# [Extract provided]
--- --- ---

In many instances, the economic benefits of tourism are much more sustainable than the economic gains generated from uses of the host region for other industries. The Wet Tropics World Heritage Area in northern Queensland provides an example of where tourism has replaced an environmentally destructive industry, logging, and proven to be much more ecologically and economically sustainable. See image 2
Major impacts of tourism - the physical environment
Often there is a fine line between what people consider to be positive and negative in terms of tourism's impacts upon Australia's physical environments. While stopping tourism altogether would now be unfeasible, minimising its impacts and striking a balance between economic gains and environmental conservation, is something that should be worked towards.
There are many examples of tourism having impacted negatively on the physical environment. Over-development along coastal strips (such as the Gold Coast in Queensland) has created ecological problems for many of Australia's beautiful beaches. Plants and shrubs have been removed from rainforests to make room for walking trails. Recreational activities such as four-wheel driving have destroyed sand dunes and vegetation, and bottom-trawling in the Great Barrier Reef has had adverse effects on biodiversity. Visitors have dumped non-biodegradable rubbish into previously unspoilt ecosystems, the construction of sea walls and marinas for the benefit of humans has disrupted natural erosion processes of marine and estuarine environments, and the growing presence of humans in remote areas lacking infrastructure has caused significant waste management problems. These are just a few of the negative effects that increased human traffic caused by tourism has had on Australia's natural environment.

--- --- ---

# [Given information]
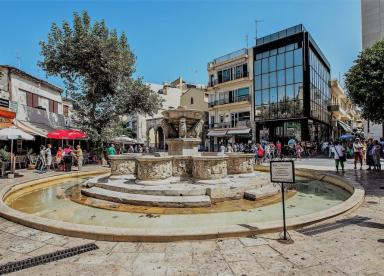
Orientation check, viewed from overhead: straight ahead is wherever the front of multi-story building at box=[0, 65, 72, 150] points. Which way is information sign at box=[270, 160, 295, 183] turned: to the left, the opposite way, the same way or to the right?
to the right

--- --- ---

# [Task details]
Return everything in the passage on tourism and Australia's environment from "In many instances, the" down to "be worked towards.", reproduced word for word. The data here are drawn from a separate source.

# [Expected answer]
In many instances, the economic benefits of tourism are much more sustainable than the economic gains generated from uses of the host region for other industries. The Wet Tropics World Heritage Area in northern Queensland provides an example of where tourism has replaced an environmentally destructive industry, logging, and proven to be much more ecologically and economically sustainable. See image 2
Major impacts of tourism - the physical environment
Often there is a fine line between what people consider to be positive and negative in terms of tourism's impacts upon Australia's physical environments. While stopping tourism altogether would now be unfeasible, minimising its impacts and striking a balance between economic gains and environmental conservation, is something that should be worked towards.